In our case, $g(X)=X \log(X)$ and $g^{(n)}(a) = (-1)^n (n-2)! \; a^{-(n-1)}$ for $n>1$
So the expasion takes the form
$$ E[X \log X] \approx a \log a + \frac{1} {2 \times 1} \frac{m_2}{a} - \frac{1}{3 \times 2}\frac{m_3}{a^2} + \frac{1} {4 \times 3}\frac{m_4}{a^3} -\cdots$$
For the Binomial $(N,p)$, we get
$$ E[X \log X] \approx Np \log( Np) + \frac{1-p}{2} - \frac{(1-p)(1-2p)}{6 Np } + \cdots$$
And for the Hypergeometrix $(N, n, m)$
$$ E[X \log X] \approx a \log(a) + \frac{m}{2 (n+m)} - \cdots$$
where $a=E(X)=\frac{n N}{m+n}$ and i was too lazy to compute the next term.
It's seen that these are useful as asymptotic expansions, for $N \to \infty$.
For finite $N$, this should be not be used if $a \lesssim 1$.

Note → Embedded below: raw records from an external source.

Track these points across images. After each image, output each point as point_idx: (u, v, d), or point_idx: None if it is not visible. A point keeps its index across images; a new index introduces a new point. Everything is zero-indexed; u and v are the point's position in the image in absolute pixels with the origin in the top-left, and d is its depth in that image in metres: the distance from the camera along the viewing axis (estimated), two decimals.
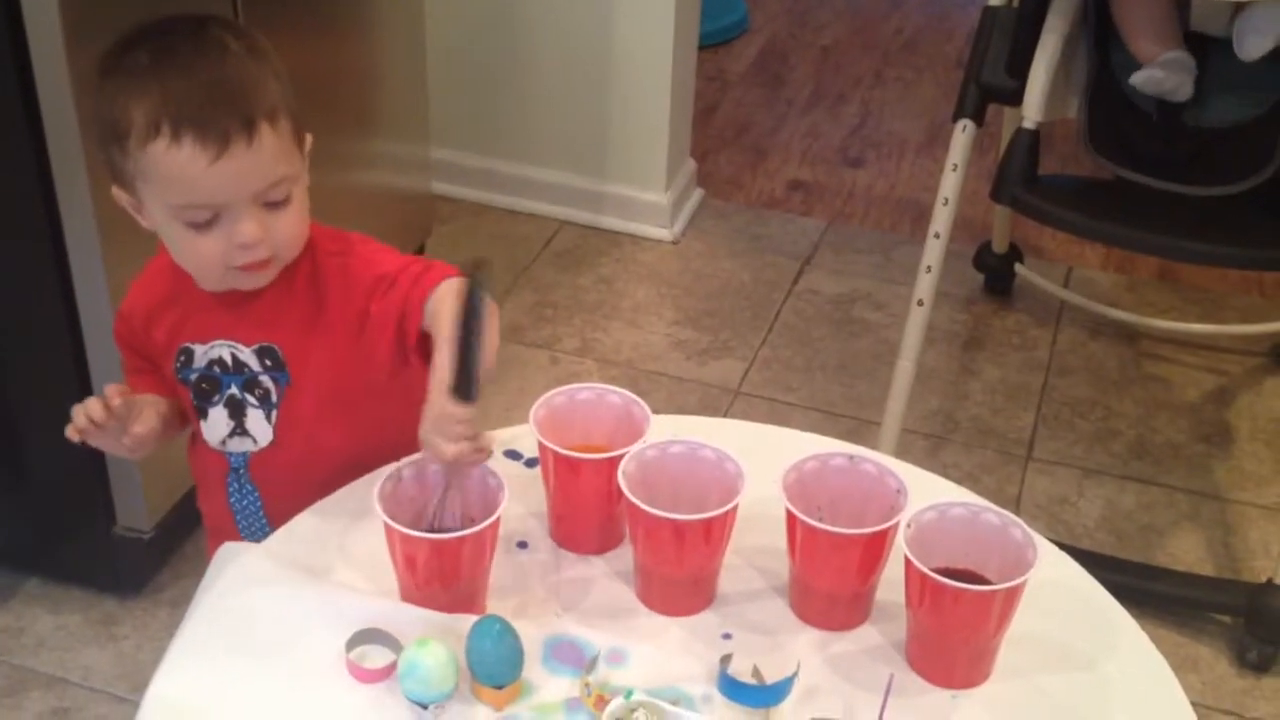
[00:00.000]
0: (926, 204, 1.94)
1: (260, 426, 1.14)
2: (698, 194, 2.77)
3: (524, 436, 1.18)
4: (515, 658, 0.93)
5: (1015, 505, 2.06)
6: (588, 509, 1.06)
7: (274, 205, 1.06)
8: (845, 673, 0.98)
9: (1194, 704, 1.71)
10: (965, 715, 0.95)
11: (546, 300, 2.47)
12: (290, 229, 1.08)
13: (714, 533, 0.99)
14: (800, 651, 0.99)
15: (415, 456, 1.02)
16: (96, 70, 1.07)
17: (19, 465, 1.78)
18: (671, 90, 2.50)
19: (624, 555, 1.07)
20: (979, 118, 1.93)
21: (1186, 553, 2.00)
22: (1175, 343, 2.44)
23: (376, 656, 0.95)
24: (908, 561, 0.95)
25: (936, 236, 1.92)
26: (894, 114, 3.20)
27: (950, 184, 1.92)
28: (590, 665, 0.95)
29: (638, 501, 0.98)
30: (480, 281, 0.97)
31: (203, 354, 1.14)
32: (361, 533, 1.05)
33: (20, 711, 1.69)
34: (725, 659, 0.96)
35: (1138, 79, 1.82)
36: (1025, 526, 0.98)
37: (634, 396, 1.09)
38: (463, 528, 0.98)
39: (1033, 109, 1.82)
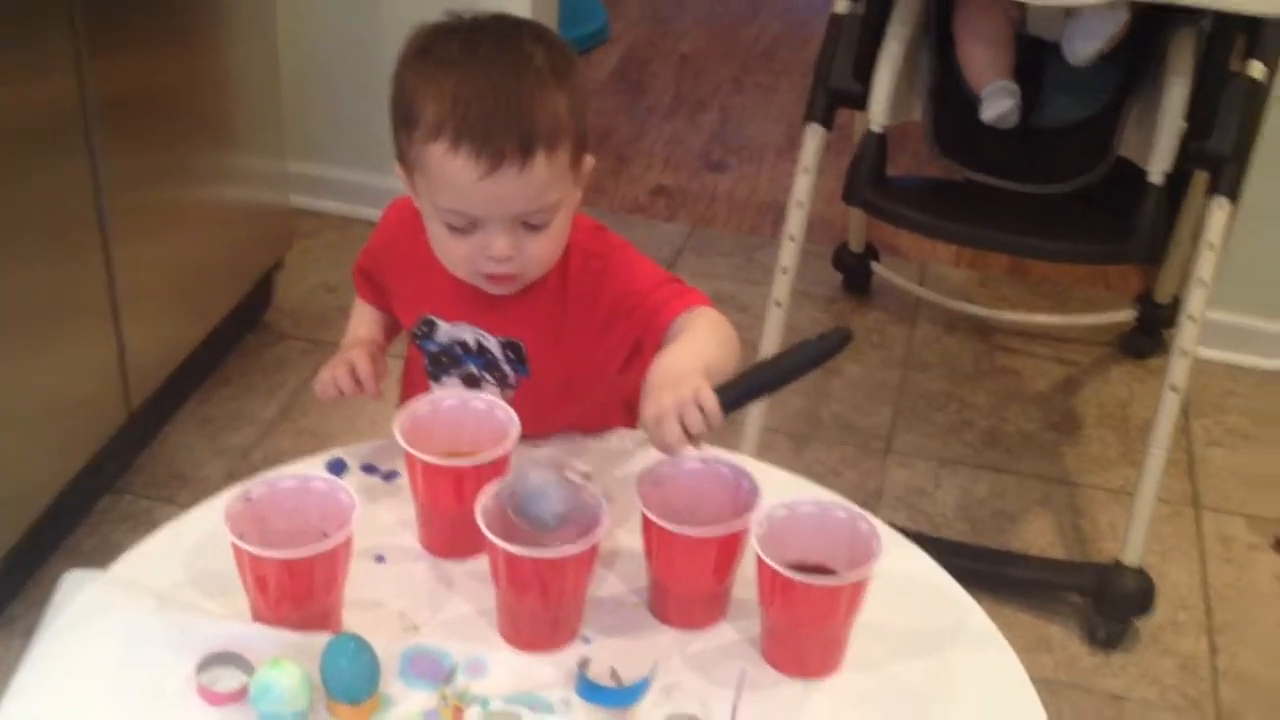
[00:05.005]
0: (786, 206, 1.98)
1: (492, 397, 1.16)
2: None
3: (381, 451, 1.17)
4: (371, 673, 0.93)
5: (876, 498, 2.11)
6: (453, 515, 1.05)
7: (532, 227, 1.08)
8: (703, 670, 1.00)
9: (1047, 682, 1.79)
10: (817, 705, 0.97)
11: None
12: (542, 252, 1.10)
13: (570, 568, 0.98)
14: (658, 652, 1.00)
15: (266, 475, 1.01)
16: (406, 44, 1.09)
17: None
18: None
19: (484, 563, 1.07)
20: (828, 122, 1.97)
21: (1039, 537, 2.07)
22: (1026, 335, 2.53)
23: (228, 679, 0.94)
24: (759, 559, 0.97)
25: (791, 239, 1.96)
26: (754, 120, 3.26)
27: (802, 187, 1.96)
28: (448, 676, 0.95)
29: (495, 538, 0.96)
30: (830, 348, 0.99)
31: (446, 332, 1.18)
32: (212, 554, 1.03)
33: None
34: (583, 663, 0.97)
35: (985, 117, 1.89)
36: (870, 519, 1.01)
37: (498, 401, 1.10)
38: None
39: (878, 113, 1.87)
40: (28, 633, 1.83)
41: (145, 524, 1.95)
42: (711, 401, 0.99)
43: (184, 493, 2.01)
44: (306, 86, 2.55)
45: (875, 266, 2.58)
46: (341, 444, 1.20)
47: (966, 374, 2.42)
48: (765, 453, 2.01)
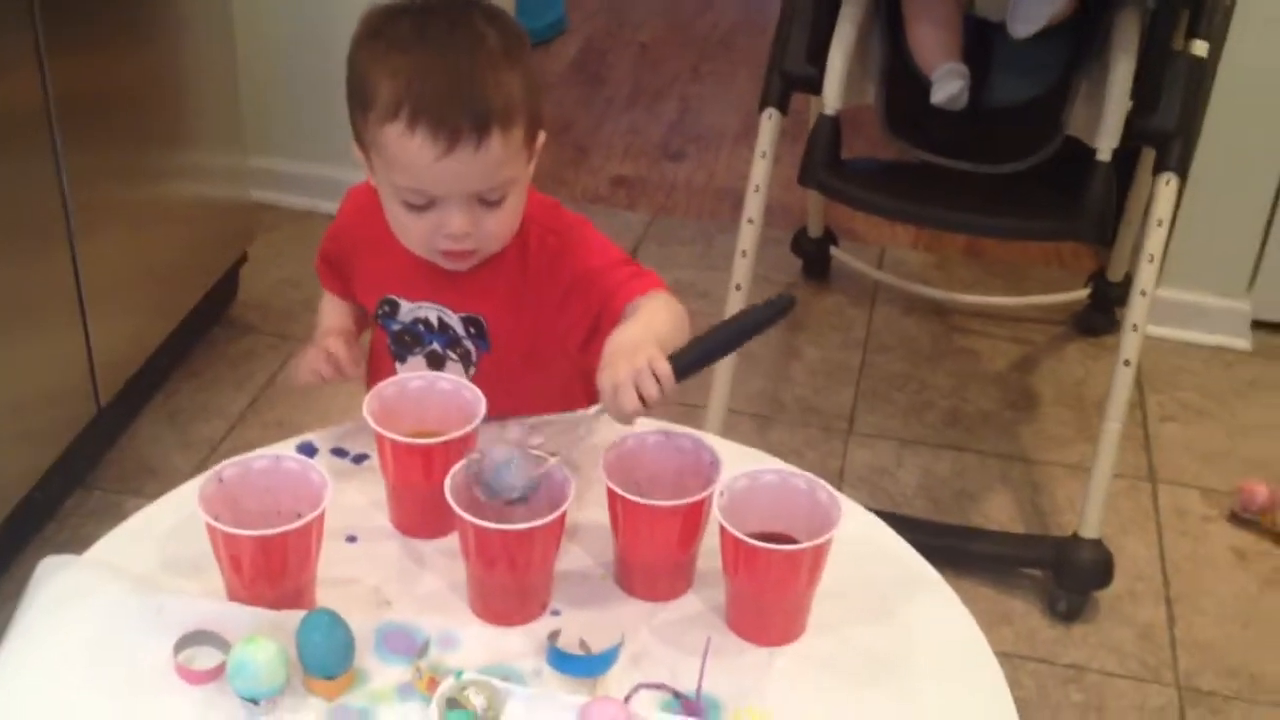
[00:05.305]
0: (745, 192, 2.01)
1: (458, 377, 1.18)
2: None
3: (350, 434, 1.19)
4: (345, 649, 0.95)
5: (839, 478, 2.15)
6: (422, 493, 1.07)
7: (488, 203, 1.10)
8: (670, 639, 1.02)
9: (1008, 655, 1.83)
10: (781, 670, 1.00)
11: None
12: (499, 227, 1.13)
13: (537, 540, 1.00)
14: (626, 622, 1.03)
15: (238, 458, 1.03)
16: (359, 26, 1.10)
17: None
18: None
19: (454, 541, 1.09)
20: (784, 106, 2.00)
21: (999, 513, 2.11)
22: (983, 316, 2.57)
23: (205, 657, 0.95)
24: (722, 528, 1.00)
25: (750, 222, 1.99)
26: (711, 108, 3.28)
27: (759, 171, 1.98)
28: (422, 651, 0.98)
29: (464, 513, 0.98)
30: (775, 313, 1.03)
31: (408, 310, 1.20)
32: (185, 538, 1.05)
33: None
34: (553, 634, 0.99)
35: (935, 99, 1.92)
36: (830, 488, 1.03)
37: (464, 382, 1.12)
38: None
39: (832, 96, 1.90)
40: (0, 627, 1.84)
41: (115, 518, 1.92)
42: (665, 368, 1.03)
43: (153, 486, 2.01)
44: (265, 82, 2.56)
45: (834, 251, 2.61)
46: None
47: (926, 355, 2.46)
48: (728, 435, 2.01)
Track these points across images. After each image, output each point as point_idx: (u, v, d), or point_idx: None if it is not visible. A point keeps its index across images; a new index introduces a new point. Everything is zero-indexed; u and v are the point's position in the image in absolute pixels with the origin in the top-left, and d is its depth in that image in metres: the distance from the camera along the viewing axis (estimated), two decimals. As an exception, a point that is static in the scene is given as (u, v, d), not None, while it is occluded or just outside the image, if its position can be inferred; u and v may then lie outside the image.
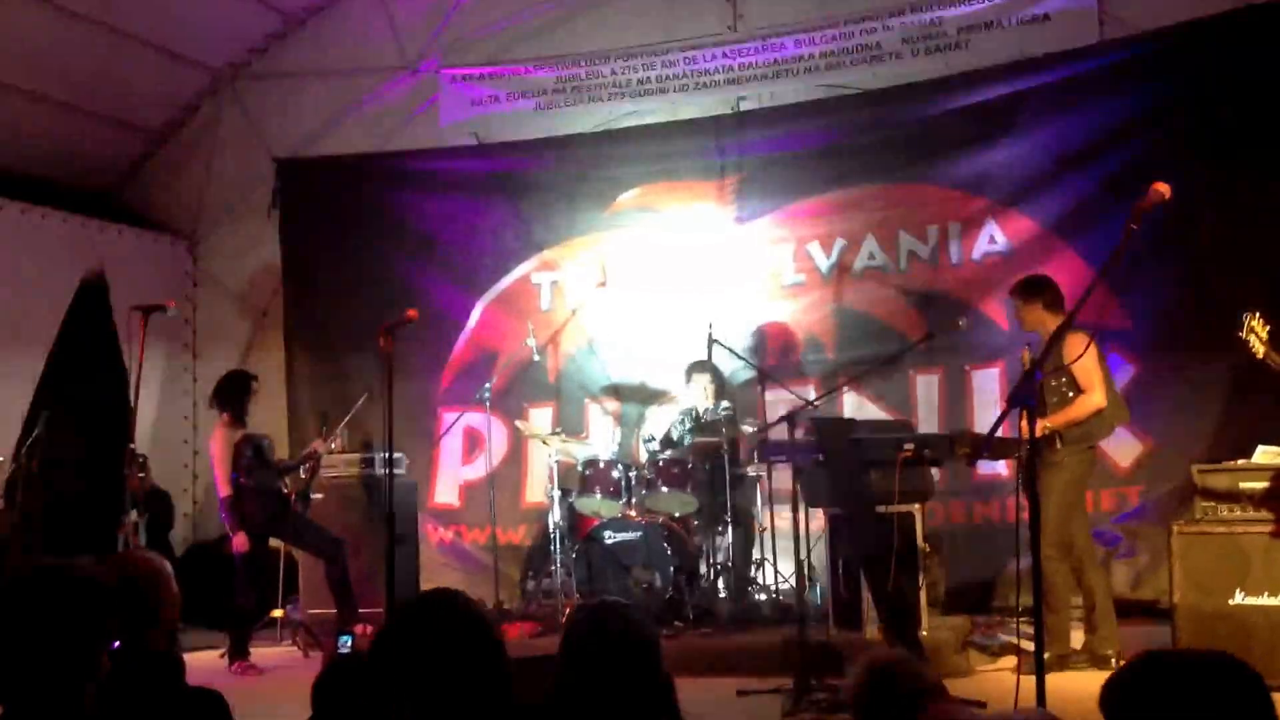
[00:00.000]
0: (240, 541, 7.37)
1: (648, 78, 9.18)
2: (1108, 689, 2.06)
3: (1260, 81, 7.21)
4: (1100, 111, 7.78)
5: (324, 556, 7.72)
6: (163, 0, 8.97)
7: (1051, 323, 6.28)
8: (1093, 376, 5.98)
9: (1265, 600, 5.48)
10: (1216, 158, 7.30)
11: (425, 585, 8.42)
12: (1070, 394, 6.00)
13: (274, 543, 7.91)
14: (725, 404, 7.96)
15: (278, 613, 8.07)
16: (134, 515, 7.52)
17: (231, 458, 7.46)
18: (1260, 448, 5.91)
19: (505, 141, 9.48)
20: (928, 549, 6.48)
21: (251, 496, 7.45)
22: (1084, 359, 5.55)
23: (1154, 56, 7.63)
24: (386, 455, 6.76)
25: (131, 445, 7.24)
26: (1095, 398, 6.01)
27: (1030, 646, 3.95)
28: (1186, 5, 7.55)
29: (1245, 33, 7.28)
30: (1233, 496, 5.73)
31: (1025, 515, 6.16)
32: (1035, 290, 6.34)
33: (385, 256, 9.50)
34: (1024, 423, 4.44)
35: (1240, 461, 5.88)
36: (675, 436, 7.98)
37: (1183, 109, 7.50)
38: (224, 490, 7.47)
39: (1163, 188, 4.24)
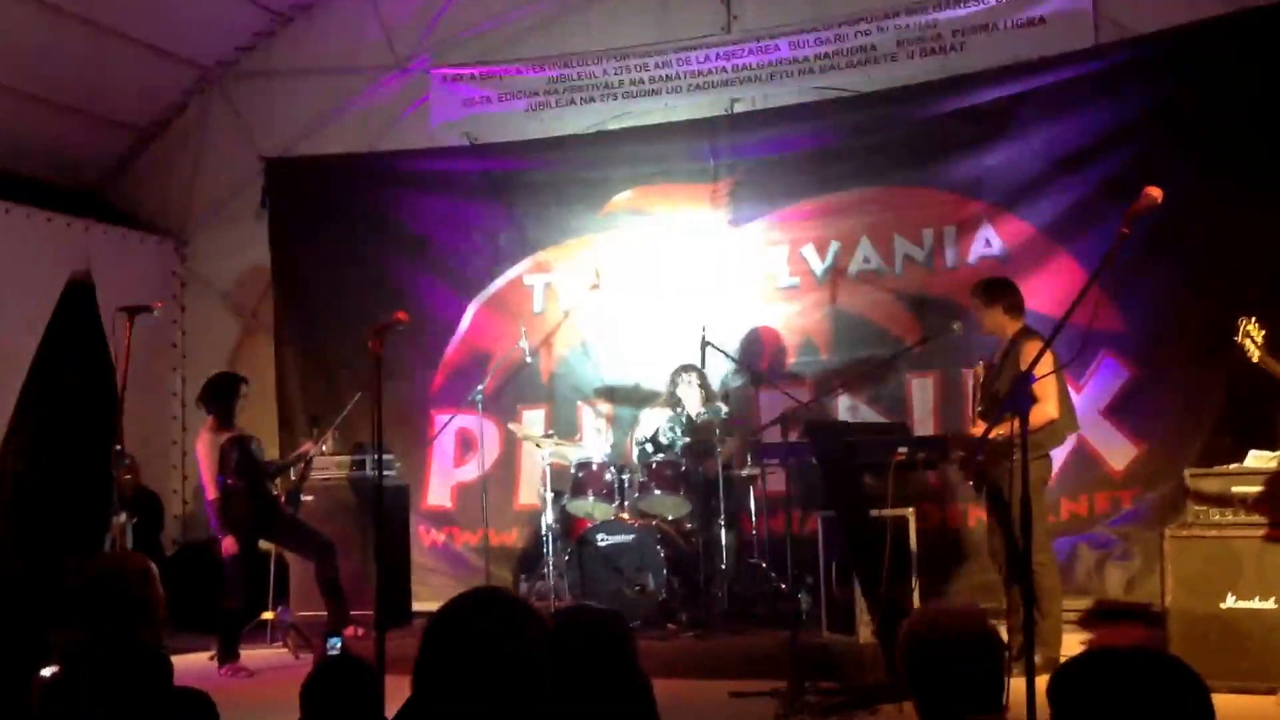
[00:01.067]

Here are a few values, for the Binomial aproximation up to the third moment:
As cardinal points out in the comments, using the mean-value form for the error of the truncated Taylor expansion, if we truncate at an odd-moment term, (as I did for the Binomial above) we see that the error must be positive, and hence we have obtained a lower bound of the exact value. This can also be proven using Jensen's inequality, because $g(x)=x \log x$ is a convex function.